MATERIAL SUPPLIED:
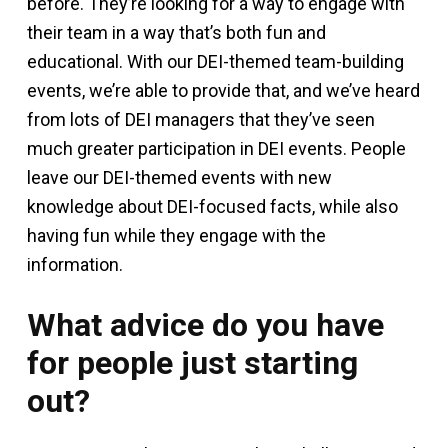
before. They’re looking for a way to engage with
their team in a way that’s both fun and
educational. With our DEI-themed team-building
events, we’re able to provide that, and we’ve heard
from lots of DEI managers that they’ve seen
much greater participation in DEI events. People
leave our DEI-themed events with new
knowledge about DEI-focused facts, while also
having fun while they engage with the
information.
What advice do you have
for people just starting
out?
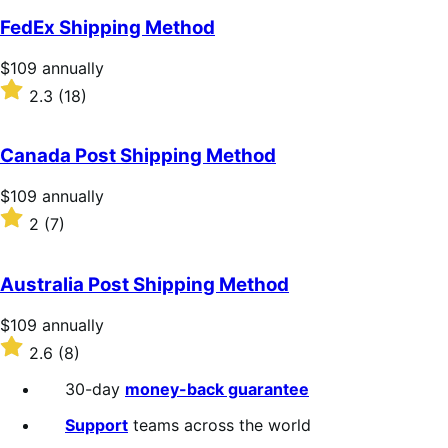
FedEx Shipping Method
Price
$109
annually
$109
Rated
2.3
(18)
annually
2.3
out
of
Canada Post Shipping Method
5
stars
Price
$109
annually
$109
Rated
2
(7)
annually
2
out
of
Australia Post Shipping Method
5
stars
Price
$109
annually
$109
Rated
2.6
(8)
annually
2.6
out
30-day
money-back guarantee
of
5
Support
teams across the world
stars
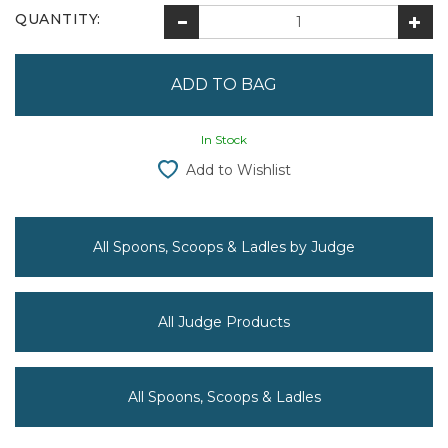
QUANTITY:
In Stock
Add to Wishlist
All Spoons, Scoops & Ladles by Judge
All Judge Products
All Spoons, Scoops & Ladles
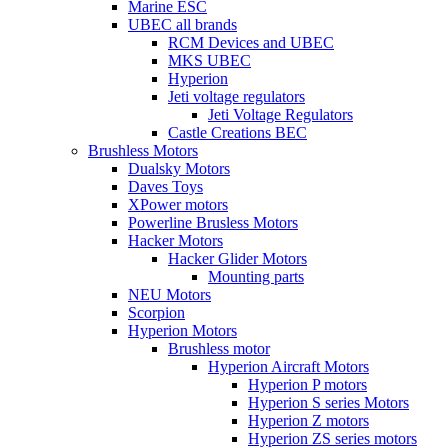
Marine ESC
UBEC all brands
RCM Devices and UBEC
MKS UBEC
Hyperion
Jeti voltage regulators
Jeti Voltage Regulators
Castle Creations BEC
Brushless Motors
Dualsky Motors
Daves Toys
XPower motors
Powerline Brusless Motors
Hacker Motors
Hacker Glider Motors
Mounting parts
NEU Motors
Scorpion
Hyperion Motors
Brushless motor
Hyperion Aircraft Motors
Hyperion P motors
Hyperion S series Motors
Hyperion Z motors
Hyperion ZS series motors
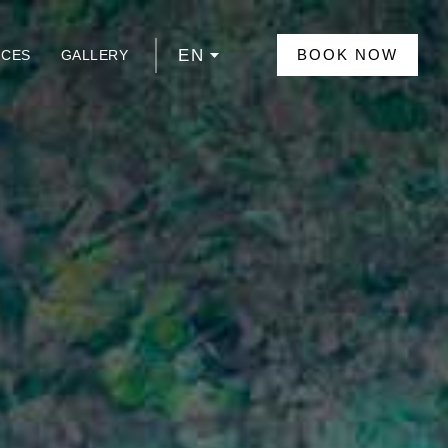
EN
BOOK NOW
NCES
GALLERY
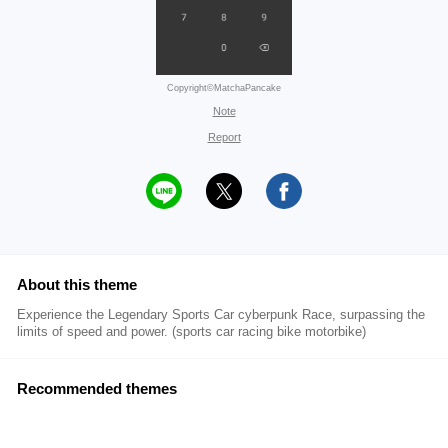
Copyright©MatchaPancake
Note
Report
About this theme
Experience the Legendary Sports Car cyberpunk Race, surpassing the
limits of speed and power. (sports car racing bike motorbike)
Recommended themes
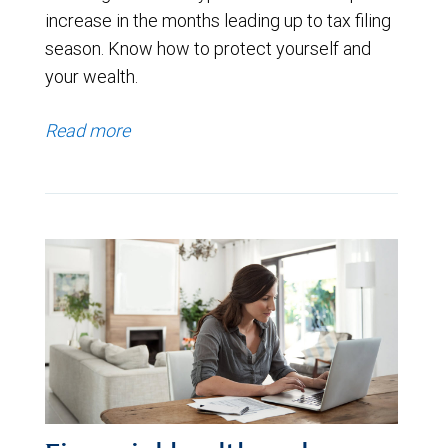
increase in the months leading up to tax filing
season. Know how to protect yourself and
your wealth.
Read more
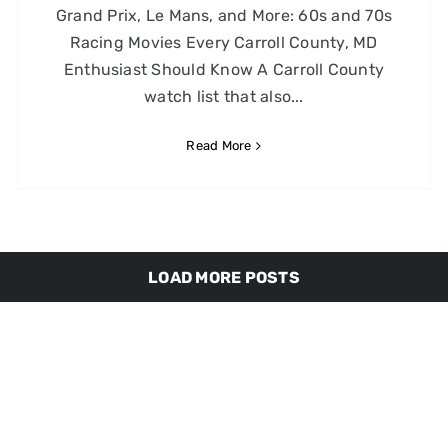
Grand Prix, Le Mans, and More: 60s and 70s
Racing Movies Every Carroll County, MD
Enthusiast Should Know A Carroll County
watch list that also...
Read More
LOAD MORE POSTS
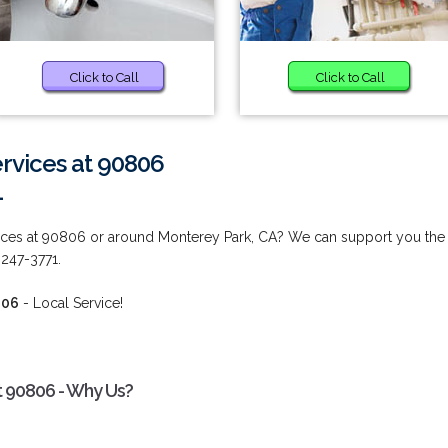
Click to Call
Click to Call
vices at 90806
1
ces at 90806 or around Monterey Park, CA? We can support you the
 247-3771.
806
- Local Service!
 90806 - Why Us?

TASK TO CARRY OUT: For this exercise, return every line from the data that holds the string "series".

ANSWER BOX:
Hyperion S series Motors
Hyperion ZS series motors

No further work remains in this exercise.